Les pétitions inspirées par ce collectif, demandant la tête de tel journaliste, l’interdiction d’écrire de telle manière, la proscription de tel producteur de télévision, nombreux sont ceux qui les gardent dans leurs archives personnelles, après avoir essuyé le feu roulant que nos bâtisseurs de frontières ont fait tirer aux naïfs qu’ils parviennent à embrigader.
 
Bref, il faut à ces contempteurs de l’œuvre fédératrice de Frédéric Mistral séparer ceux qui s’entendent et se comprennent, divorcer les dialectes d’une même langue, dresser des barbelés là où l’on veut circuler librement, et bien entendu s’auto-désigner garde-frontières de la langue.
 
Leur pétition jouit d’un certain succès.

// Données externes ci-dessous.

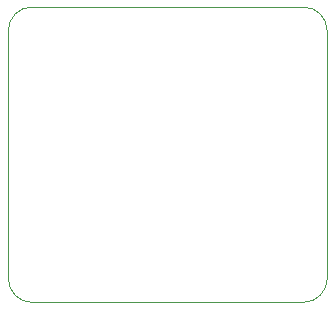
<source format=gbr>
G04 #@! TF.GenerationSoftware,KiCad,Pcbnew,5.1.6-c6e7f7d~86~ubuntu20.04.1*
G04 #@! TF.CreationDate,2020-05-16T23:21:58+03:00*
G04 #@! TF.ProjectId,TC2050-OOPS,54433230-3530-42d4-9f4f-50532e6b6963,v1.0*
G04 #@! TF.SameCoordinates,Original*
G04 #@! TF.FileFunction,Paste,Bot*
G04 #@! TF.FilePolarity,Positive*
%FSLAX46Y46*%
G04 Gerber Fmt 4.6, Leading zero omitted, Abs format (unit mm)*
G04 Created by KiCad (PCBNEW 5.1.6-c6e7f7d~86~ubuntu20.04.1) date 2020-05-16 23:21:58*
%MOMM*%
%LPD*%
G01*
G04 APERTURE LIST*
G04 #@! TA.AperFunction,Profile*
%ADD10C,0.050000*%
G04 #@! TD*
G04 APERTURE END LIST*
D10*
X74000000Y-49000000D02*
G75*
G02*
X76000000Y-51000000I0J-2000000D01*
G01*
X76000000Y-72000000D02*
G75*
G02*
X74000000Y-74000000I-2000000J0D01*
G01*
X51000000Y-74000000D02*
G75*
G02*
X49000000Y-72000000I0J2000000D01*
G01*
X49000000Y-51000000D02*
G75*
G02*
X51000000Y-49000000I2000000J0D01*
G01*
X74000000Y-49000000D02*
X51000000Y-49000000D01*
X76000000Y-72000000D02*
X76000000Y-51000000D01*
X51000000Y-74000000D02*
X74000000Y-74000000D01*
X49000000Y-51000000D02*
X49000000Y-72000000D01*
M02*

</source>
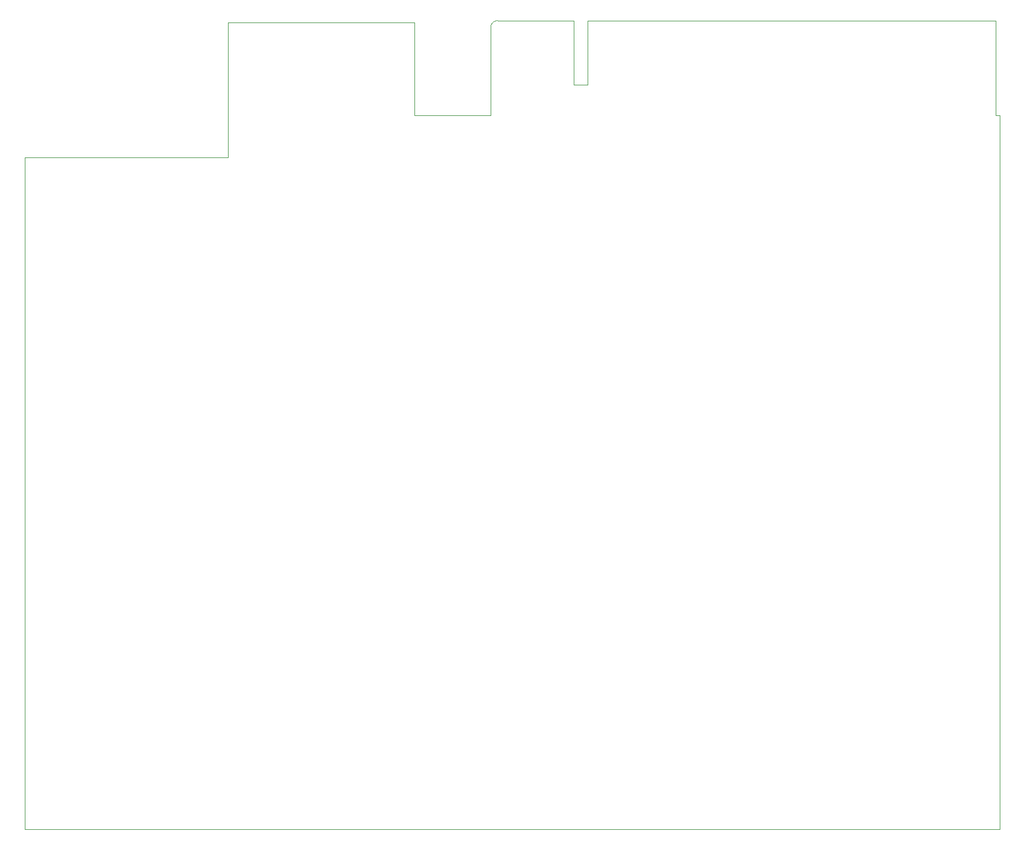
<source format=gbr>
%TF.GenerationSoftware,KiCad,Pcbnew,9.0.7*%
%TF.CreationDate,2026-02-25T22:10:38+03:00*%
%TF.ProjectId,deltas_backplane,64656c74-6173-45f6-9261-636b706c616e,rev?*%
%TF.SameCoordinates,Original*%
%TF.FileFunction,Profile,NP*%
%FSLAX46Y46*%
G04 Gerber Fmt 4.6, Leading zero omitted, Abs format (unit mm)*
G04 Created by KiCad (PCBNEW 9.0.7) date 2026-02-25 22:10:38*
%MOMM*%
%LPD*%
G01*
G04 APERTURE LIST*
%TA.AperFunction,Profile*%
%ADD10C,0.100000*%
%TD*%
G04 APERTURE END LIST*
D10*
X165711990Y-25643520D02*
X165711990Y-16245520D01*
X167743990Y-25643520D02*
X165711990Y-25643520D01*
X228180000Y-135000000D02*
X85197980Y-135000000D01*
X153543590Y-17245520D02*
G75*
G02*
X154543590Y-16245490I1000010J20D01*
G01*
X142392990Y-30177010D02*
X153545990Y-30177010D01*
X153545990Y-17245520D02*
X153545990Y-30177010D01*
X228180000Y-135000000D02*
X228180000Y-30177010D01*
X142392990Y-16563520D02*
X115000000Y-16563520D01*
X165711990Y-16245520D02*
X154551345Y-16245520D01*
X167743990Y-16245520D02*
X167743990Y-25643520D01*
X227646000Y-16245520D02*
X167743990Y-16245520D01*
X115000000Y-36304020D02*
X115000000Y-16563520D01*
X227646000Y-16245520D02*
X227646000Y-30177010D01*
X85197980Y-36304020D02*
X85197980Y-135000000D01*
X85197980Y-36304020D02*
X115000000Y-36304020D01*
X228180000Y-30177010D02*
X227646000Y-30177010D01*
X142392990Y-16563520D02*
X142392990Y-30177010D01*
M02*

</source>
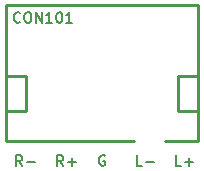
<source format=gto>
G04 #@! TF.FileFunction,Legend,Top*
%FSLAX46Y46*%
G04 Gerber Fmt 4.6, Leading zero omitted, Abs format (unit mm)*
G04 Created by KiCad (PCBNEW 4.0.7) date 04/26/18 14:09:24*
%MOMM*%
%LPD*%
G01*
G04 APERTURE LIST*
%ADD10C,0.100000*%
%ADD11C,0.203200*%
%ADD12C,0.254000*%
G04 APERTURE END LIST*
D10*
D11*
X146424833Y-120902167D02*
X146001500Y-120902167D01*
X146001500Y-120013167D01*
X146721167Y-120563500D02*
X147398500Y-120563500D01*
X147059833Y-120902167D02*
X147059833Y-120224833D01*
X143124833Y-120902167D02*
X142701500Y-120902167D01*
X142701500Y-120013167D01*
X143421167Y-120563500D02*
X144098500Y-120563500D01*
X139932833Y-120055500D02*
X139848167Y-120013167D01*
X139721167Y-120013167D01*
X139594167Y-120055500D01*
X139509500Y-120140167D01*
X139467167Y-120224833D01*
X139424833Y-120394167D01*
X139424833Y-120521167D01*
X139467167Y-120690500D01*
X139509500Y-120775167D01*
X139594167Y-120859833D01*
X139721167Y-120902167D01*
X139805833Y-120902167D01*
X139932833Y-120859833D01*
X139975167Y-120817500D01*
X139975167Y-120521167D01*
X139805833Y-120521167D01*
X136424834Y-120902167D02*
X136128500Y-120478833D01*
X135916834Y-120902167D02*
X135916834Y-120013167D01*
X136255500Y-120013167D01*
X136340167Y-120055500D01*
X136382500Y-120097833D01*
X136424834Y-120182500D01*
X136424834Y-120309500D01*
X136382500Y-120394167D01*
X136340167Y-120436500D01*
X136255500Y-120478833D01*
X135916834Y-120478833D01*
X136805834Y-120563500D02*
X137483167Y-120563500D01*
X137144500Y-120902167D02*
X137144500Y-120224833D01*
X132924834Y-120902167D02*
X132628500Y-120478833D01*
X132416834Y-120902167D02*
X132416834Y-120013167D01*
X132755500Y-120013167D01*
X132840167Y-120055500D01*
X132882500Y-120097833D01*
X132924834Y-120182500D01*
X132924834Y-120309500D01*
X132882500Y-120394167D01*
X132840167Y-120436500D01*
X132755500Y-120478833D01*
X132416834Y-120478833D01*
X133305834Y-120563500D02*
X133983167Y-120563500D01*
D12*
X147800000Y-118800000D02*
X145000000Y-118800000D01*
X131600000Y-118800000D02*
X142400000Y-118800000D01*
X133300000Y-113300000D02*
X133300000Y-116300000D01*
X146100000Y-113300000D02*
X146100000Y-116300000D01*
X147800000Y-116300000D02*
X146100000Y-116300000D01*
X147800000Y-113300000D02*
X146100000Y-113300000D01*
X131600000Y-116300000D02*
X133300000Y-116300000D01*
X131600000Y-113300000D02*
X133300000Y-113300000D01*
X147800000Y-107300000D02*
X147800000Y-118800000D01*
X131600000Y-107300000D02*
X131600000Y-118800000D01*
X131600000Y-107300000D02*
X147800000Y-107300000D01*
D11*
X132773834Y-108717500D02*
X132731500Y-108759833D01*
X132604500Y-108802167D01*
X132519834Y-108802167D01*
X132392834Y-108759833D01*
X132308167Y-108675167D01*
X132265834Y-108590500D01*
X132223500Y-108421167D01*
X132223500Y-108294167D01*
X132265834Y-108124833D01*
X132308167Y-108040167D01*
X132392834Y-107955500D01*
X132519834Y-107913167D01*
X132604500Y-107913167D01*
X132731500Y-107955500D01*
X132773834Y-107997833D01*
X133324167Y-107913167D02*
X133493500Y-107913167D01*
X133578167Y-107955500D01*
X133662834Y-108040167D01*
X133705167Y-108209500D01*
X133705167Y-108505833D01*
X133662834Y-108675167D01*
X133578167Y-108759833D01*
X133493500Y-108802167D01*
X133324167Y-108802167D01*
X133239500Y-108759833D01*
X133154834Y-108675167D01*
X133112500Y-108505833D01*
X133112500Y-108209500D01*
X133154834Y-108040167D01*
X133239500Y-107955500D01*
X133324167Y-107913167D01*
X134086167Y-108802167D02*
X134086167Y-107913167D01*
X134594167Y-108802167D01*
X134594167Y-107913167D01*
X135483166Y-108802167D02*
X134975166Y-108802167D01*
X135229166Y-108802167D02*
X135229166Y-107913167D01*
X135144500Y-108040167D01*
X135059833Y-108124833D01*
X134975166Y-108167167D01*
X136033500Y-107913167D02*
X136118167Y-107913167D01*
X136202833Y-107955500D01*
X136245167Y-107997833D01*
X136287500Y-108082500D01*
X136329833Y-108251833D01*
X136329833Y-108463500D01*
X136287500Y-108632833D01*
X136245167Y-108717500D01*
X136202833Y-108759833D01*
X136118167Y-108802167D01*
X136033500Y-108802167D01*
X135948833Y-108759833D01*
X135906500Y-108717500D01*
X135864167Y-108632833D01*
X135821833Y-108463500D01*
X135821833Y-108251833D01*
X135864167Y-108082500D01*
X135906500Y-107997833D01*
X135948833Y-107955500D01*
X136033500Y-107913167D01*
X137176500Y-108802167D02*
X136668500Y-108802167D01*
X136922500Y-108802167D02*
X136922500Y-107913167D01*
X136837834Y-108040167D01*
X136753167Y-108124833D01*
X136668500Y-108167167D01*
M02*

</source>
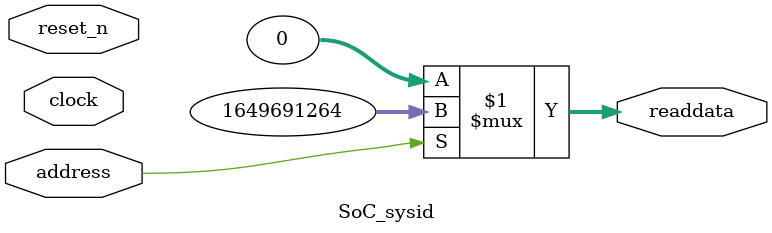
<source format=v>

`timescale 1ns / 1ps
// synthesis translate_on

// turn off superfluous verilog processor warnings 
// altera message_level Level1 
// altera message_off 10034 10035 10036 10037 10230 10240 10030 

module SoC_sysid (
               // inputs:
                address,
                clock,
                reset_n,

               // outputs:
                readdata
             )
;

  output  [ 31: 0] readdata;
  input            address;
  input            clock;
  input            reset_n;

  wire    [ 31: 0] readdata;
  //control_slave, which is an e_avalon_slave
  assign readdata = address ? 1649691264 : 0;

endmodule




</source>
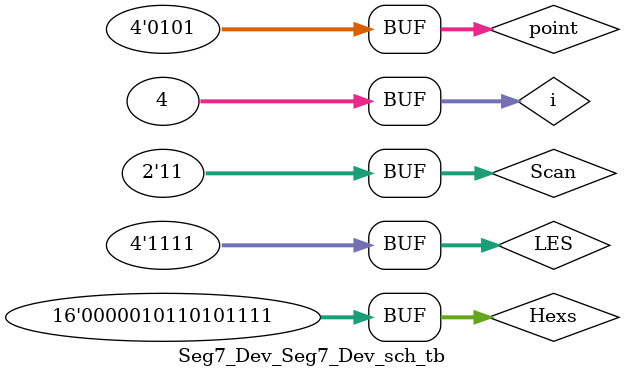
<source format=v>

`timescale 1ns / 1ps

module Seg7_Dev_Seg7_Dev_sch_tb();

// Inputs
   reg [1:0] Scan;
   reg [15:0] Hexs;
   reg [3:0] point;
   reg [3:0] LES;

// Output
   wire [3:0] AN;
   wire [7:0] SEGMENT;

// Bidirs

// Instantiate the UUT
   Seg7_Dev UUT (
		.AN(AN), 
		.SEGMENT(SEGMENT), 
		.Scan(Scan), 
		.Hexs(Hexs), 
		.point(point), 
		.LES(LES)
   );
// Initialize Inputs
   `ifdef auto_init
       initial begin
		Scan = 0;
		Hexs = 0;
		point = 0;
		LES = 0;
   `endif
	
	integer i;
	initial begin
		Hexs = 16'h05AF;
		point = 4'b0101;
		LES = 4'b0000;
		for(i = 0; i < 4; i = i + 1) begin
			#50;
			Scan = i;
		end
		LES = 4'b1111;
		for(i = 0; i < 4; i = i + 1) begin
			#50;
			Scan = i;
		end		
	end

endmodule

</source>
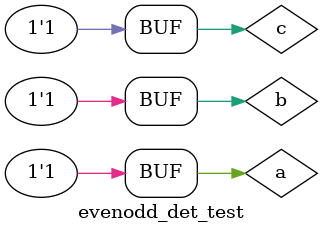
<source format=sv>
module evenodd_det_test;
  reg a,b,c;
  wire o,e;
  evenodd_det dut (a,b,c,o,e);
  initial begin
         a = 1'b0; b = 1'b0;  c = 1'b0;
     #10 a = 1'b0; b = 1'b0;  c = 1'b1;
     #10 a = 1'b0; b = 1'b1;  c = 1'b0;
     #10 a = 1'b0; b = 1'b1;  c = 1'b1;
     #10 a = 1'b1; b = 1'b0;  c = 1'b0;
     #10 a = 1'b1; b = 1'b0;  c = 1'b1;
     #10 a = 1'b1; b = 1'b1;  c = 1'b0;
     #10 a = 1'b1; b = 1'b1;  c = 1'b1;
  end
  initial begin
    $monitor("simtime = %0t, a = %b, b = %b, c = %b, o = %b, e = %b ",$time,a,b,c,o,e);
  end
  initial begin
    $dumpfile("dump.vcd");
    $dumpvars(0,a,b,c,o,e);
  end
endmodule
</source>
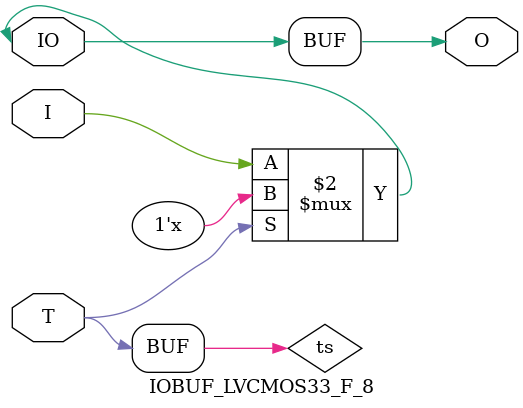
<source format=v>

/*

FUNCTION    : INPUT TRI-STATE OUTPUT BUFFER

*/

`celldefine
`timescale  100 ps / 10 ps

module IOBUF_LVCMOS33_F_8 (O, IO, I, T);

    output O;

    inout  IO;

    input  I, T;

    or O1 (ts, 1'b0, T);
    bufif0 T1 (IO, I, ts);

    buf B1 (O, IO);

endmodule

</source>
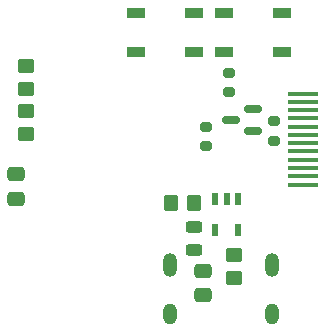
<source format=gbr>
%TF.GenerationSoftware,KiCad,Pcbnew,8.0.0*%
%TF.CreationDate,2024-03-22T20:52:57+01:00*%
%TF.ProjectId,rotatror,726f7461-7472-46f7-922e-6b696361645f,rev?*%
%TF.SameCoordinates,Original*%
%TF.FileFunction,Paste,Bot*%
%TF.FilePolarity,Positive*%
%FSLAX46Y46*%
G04 Gerber Fmt 4.6, Leading zero omitted, Abs format (unit mm)*
G04 Created by KiCad (PCBNEW 8.0.0) date 2024-03-22 20:52:57*
%MOMM*%
%LPD*%
G01*
G04 APERTURE LIST*
G04 Aperture macros list*
%AMRoundRect*
0 Rectangle with rounded corners*
0 $1 Rounding radius*
0 $2 $3 $4 $5 $6 $7 $8 $9 X,Y pos of 4 corners*
0 Add a 4 corners polygon primitive as box body*
4,1,4,$2,$3,$4,$5,$6,$7,$8,$9,$2,$3,0*
0 Add four circle primitives for the rounded corners*
1,1,$1+$1,$2,$3*
1,1,$1+$1,$4,$5*
1,1,$1+$1,$6,$7*
1,1,$1+$1,$8,$9*
0 Add four rect primitives between the rounded corners*
20,1,$1+$1,$2,$3,$4,$5,0*
20,1,$1+$1,$4,$5,$6,$7,0*
20,1,$1+$1,$6,$7,$8,$9,0*
20,1,$1+$1,$8,$9,$2,$3,0*%
G04 Aperture macros list end*
%ADD10R,2.500000X0.350000*%
%ADD11RoundRect,0.200000X0.275000X-0.200000X0.275000X0.200000X-0.275000X0.200000X-0.275000X-0.200000X0*%
%ADD12RoundRect,0.150000X0.587500X0.150000X-0.587500X0.150000X-0.587500X-0.150000X0.587500X-0.150000X0*%
%ADD13RoundRect,0.250000X0.450000X-0.350000X0.450000X0.350000X-0.450000X0.350000X-0.450000X-0.350000X0*%
%ADD14O,1.200000X2.000000*%
%ADD15O,1.200000X1.800000*%
%ADD16RoundRect,0.250000X-0.350000X-0.450000X0.350000X-0.450000X0.350000X0.450000X-0.350000X0.450000X0*%
%ADD17R,1.500000X0.900000*%
%ADD18RoundRect,0.250000X-0.475000X0.337500X-0.475000X-0.337500X0.475000X-0.337500X0.475000X0.337500X0*%
%ADD19RoundRect,0.250000X-0.450000X0.350000X-0.450000X-0.350000X0.450000X-0.350000X0.450000X0.350000X0*%
%ADD20R,0.600000X1.000000*%
%ADD21RoundRect,0.250000X0.475000X-0.337500X0.475000X0.337500X-0.475000X0.337500X-0.475000X-0.337500X0*%
%ADD22RoundRect,0.243750X-0.456250X0.243750X-0.456250X-0.243750X0.456250X-0.243750X0.456250X0.243750X0*%
G04 APERTURE END LIST*
D10*
%TO.C,U5*%
X123675000Y-85850000D03*
X123675000Y-85150000D03*
X123675000Y-84450000D03*
X123675000Y-83750000D03*
X123675000Y-83050000D03*
X123675000Y-82350000D03*
X123675000Y-78150000D03*
X123675000Y-78850000D03*
X123675000Y-79550000D03*
X123675000Y-80250000D03*
X123675000Y-80950000D03*
X123675000Y-81650000D03*
%TD*%
D11*
%TO.C,R18*%
X121200000Y-82125000D03*
X121200000Y-80475000D03*
%TD*%
%TO.C,R17*%
X115425000Y-82625000D03*
X115425000Y-80975000D03*
%TD*%
%TO.C,R16*%
X117375000Y-78025000D03*
X117375000Y-76375000D03*
%TD*%
D12*
%TO.C,Q1*%
X119475000Y-79450000D03*
X119475000Y-81350000D03*
X117600000Y-80400000D03*
%TD*%
D13*
%TO.C,R15*%
X100200000Y-77800000D03*
X100200000Y-75800000D03*
%TD*%
%TO.C,R14*%
X100200000Y-81600000D03*
X100200000Y-79600000D03*
%TD*%
D14*
%TO.C,U3*%
X112425000Y-92645500D03*
D15*
X112425000Y-96845500D03*
D14*
X121075000Y-92645500D03*
D15*
X121075000Y-96845500D03*
%TD*%
D16*
%TO.C,R12*%
X112460000Y-87400000D03*
X114460000Y-87400000D03*
%TD*%
D17*
%TO.C,D2*%
X109550000Y-74650000D03*
X109550000Y-71350000D03*
X114450000Y-71350000D03*
X114450000Y-74650000D03*
%TD*%
D18*
%TO.C,C3*%
X115200000Y-93162500D03*
X115200000Y-95237500D03*
%TD*%
D19*
%TO.C,R13*%
X117800000Y-91800000D03*
X117800000Y-93800000D03*
%TD*%
D20*
%TO.C,U4*%
X116250000Y-87100000D03*
X117200000Y-87100000D03*
X118150000Y-87100000D03*
X118150000Y-89700000D03*
X116250000Y-89700000D03*
%TD*%
D21*
%TO.C,C5*%
X99400000Y-87037500D03*
X99400000Y-84962500D03*
%TD*%
D17*
%TO.C,D1*%
X117000000Y-74650000D03*
X117000000Y-71350000D03*
X121900000Y-71350000D03*
X121900000Y-74650000D03*
%TD*%
D22*
%TO.C,D3*%
X114420000Y-89482500D03*
X114420000Y-91357500D03*
%TD*%
M02*

</source>
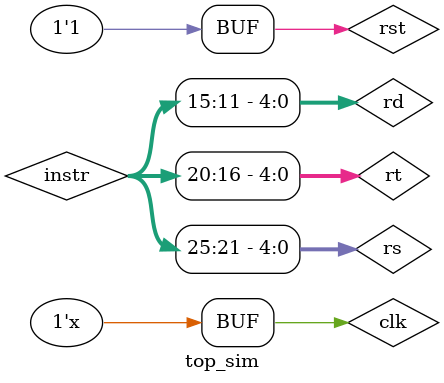
<source format=v>
`timescale 1ns / 1ps


module top_sim(

    );
	
	reg clk = 1;
	reg rst = 1;
	wire [31:0] writedata, instr, dataadr;
	wire memwrite;
	wire [4:0] rs, rt, rd;

	top topmudule(
		.clk(clk),
		.rst(rst),
		.writedata(writedata),
		.memwrite(memwrite),
		.instr(instr),
		.dataadr(dataadr)
	);

	assign rs = instr[25:21];
	assign rt = instr[20:16];
	assign rd = instr[15:11];
	always #10 clk = ~clk;

	initial begin
		#200 rst = ~rst;
	end

endmodule

</source>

En déclarant : « nous voulons interdire aux autres d’écrire et de publier » ils ne recueilleraient certes que les signatures qu’ils méritent. Il leur a donc fallu élargir, se poser en victimes d’un « lobby occitan » qu'ils ont su imaginer, et prétendre que par là ils défendent un provençal pour lequel ils n'agissent pas.
 
Ils comptent sur la bonne volonté de gens peu informés. Ceux-là qui prêtent leur signature ponctuellement à cette manipulation, seront demain comptés comme adhérents par ce groupe aux idées étroites. Laissez leur une adresse à l'occasion d'un spectacle, achetez leur un colifichet, et vous serez membre d'office. Ils en revendiquent ainsi plusieurs milliers, qui seraient bien étonnés de voir associé leur nom à leurs entreprises.
 
Demain, c’est-à-dire au moment des élections municipales, ils se serviront de ces soi-disant adhérents. Faire pression sur les candidats afin d’obtenir la peau de ceux qui, localement, agissent pour notre langue régionale, c’est ce qu’ils tenteront. Ils ne connaissent que la politique de la terre brûlée.
 
Ils agiront sur du vent. Mais l’expérience l’a souvent prouvé, quand il souffle cela marche très bien. Hélas. Et nous avons pensé avertir autant qu’il est possible par ces lignes ceux qui, de bonne foi, signeraient une pétition qui cache ses intentions liberticides.